▸ Material provided
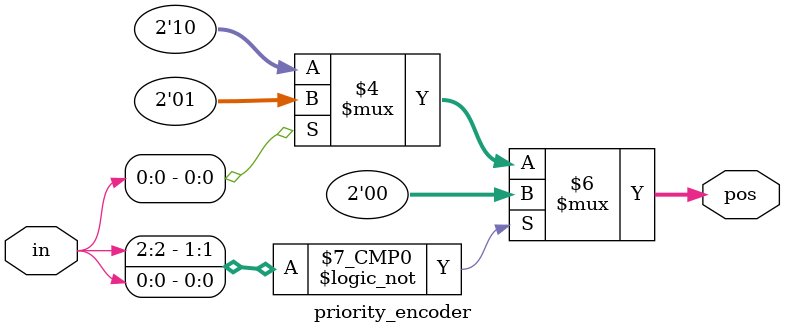
<source format=v>
module priority_encoder( 
input [2:0] in,
output reg [1:0] pos ); 
// When sel=1, assign b to out
// Then take the values of in and 'or' them to determine the output one at a time
always @( in ) 
casex ( in ) 
3'b0x0: pos = 2'b00; // low 4 bits 
3'b?X0: pos = 2'b10; // high 4 bits
3'b??x: pos = 2'b01; // default output = 1
default: pos = 2'bxx;
endcase
endmodule

</source>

▸ Problem details
Each line from the one containing "output reg [1:0] pos );" through the end of the material should be restated word for word; leave out every line before it.

▸ Task output
output reg [1:0] pos ); 
// When sel=1, assign b to out
// Then take the values of in and 'or' them to determine the output one at a time
always @( in ) 
casex ( in ) 
3'b0x0: pos = 2'b00; // low 4 bits 
3'b?X0: pos = 2'b10; // high 4 bits
3'b??x: pos = 2'b01; // default output = 1
default: pos = 2'bxx;
endcase
endmodule

</source>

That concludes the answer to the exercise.